A French writer once asked me:

"Are you still guarding your ideals?"

I replied:

"I am only left with one bottom line to guard."

"What kind of bottom line is that?"

"That good-hearted people will no longer be wronged, humiliated, or deceived."

"That bottom line doesn't seem very high!"

"But I think, in some places, that bottom line is still unreachable."

  • I believe!

Now, two elderly people who depend on each other should finally calm down, right? No! Five years ago, my wife was diagnosed with Alzheimer's disease, and the sky of her old age immediately became gloomy. I used to think that having Alzheimer's meant losing the past, as well as the present and the future, in the patient's consciousness. There would be no joy, and of course, no pain.

Soon, I discovered that it wasn't that simple. She seemed to have returned to childhood and started to recognize this "strange" world again. "What is a bathroom?" "What is orange juice?" "What is a remote control?" When it was raining on the TV screen, she would shout, "Take in the clothes! It's raining! After the rain, the sun will come out!" Occasionally, she would have moments of clarity and quietly blame herself, "It's my fault, it must be my fault."

Many friends know that she is a rare actress who is indifferent to fame and fortune. The old movie stills have long been lost. Recently, she has been abnormally putting some pictures cut from books and newspapers into a glass bookcase, even though sometimes she doesn't even recognize herself in the pictures.

Now she calls all young people "big brother" or "big sister," and sometimes mistakes me for her late father, more precisely, a combination of her father and husband, calling me "dad" or "old man."

As far as I know, she has always lacked paternal love since she was young. Her father was a man too busy to take care of his family, always busy in his small bank. Since she took over a small suitcase from her father at the age of seventeen and left home to Shanghai with the film director Sun Yu, she has never seen her father again. When her father passed away, the war prevented her from returning home, and she couldn't say goodbye to him.

It can be said that she is now living in another unfamiliar space, with almost nothing, but she still retains a "habit" from the era of poverty, although I don't know if it should be called a "habit." That is, in the era when even toothpaste tubes could be exchanged for money, she would flatten and collect every piece of scrap paper picked up from the ground. Her "safe" is her own bed. If I don't help her clean up, her bed will quickly become a pile of garbage.

I found that if I said she had completely lost her mind, it would be wrong. There is still a string that has not been cut between us, and that is the string between me and her. I am the only person she recognizes, and she needs my approval for taking medication, eating, and drinking. "Dad! Can I eat this? Can I drink this?"

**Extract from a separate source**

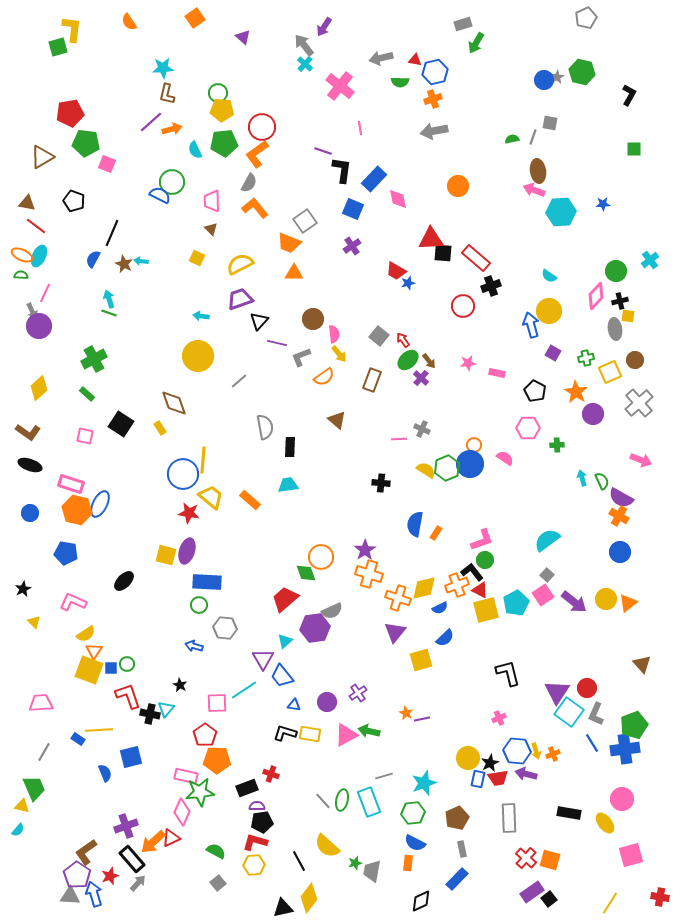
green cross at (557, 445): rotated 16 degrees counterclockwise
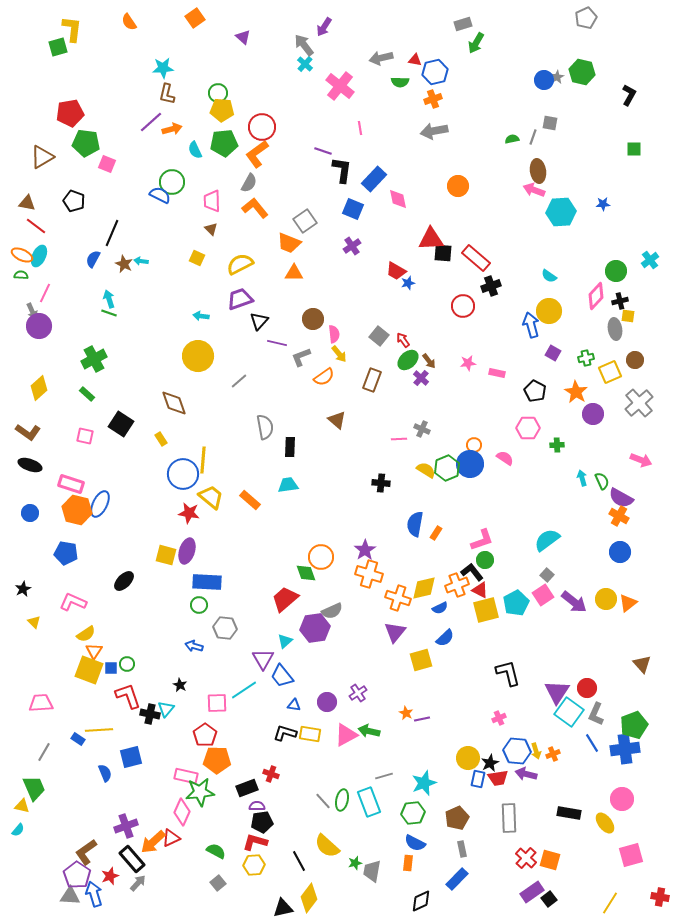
yellow rectangle at (160, 428): moved 1 px right, 11 px down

Whenever I have to go out alone, I ask her, "You rest at home, okay?" She always answers me like a child, "Don't I always follow you?" I can only take her with me, even if it's a meeting. She sits quietly on the side, smiling and nodding, not saying a word. No one would treat her as a patient.

When I absolutely have to go out alone, she shouts, "Think about it, can I stay alone!" She vaguely realizes that she doesn't feel safe when she is alone. Yes, if I have to leave her side, it will not be my personal disaster. - I believe!

Recently, my eight-year-old granddaughter, who is intelligent, unintentionally heard the sound of her grandfather reciting poems in a DVD. She immediately became quiet, sitting on a small stool, bowing her head, not moving at all.

When she looked up, I noticed that her face was full of tears. She is so young, yet she understands her grandfather. - I believe!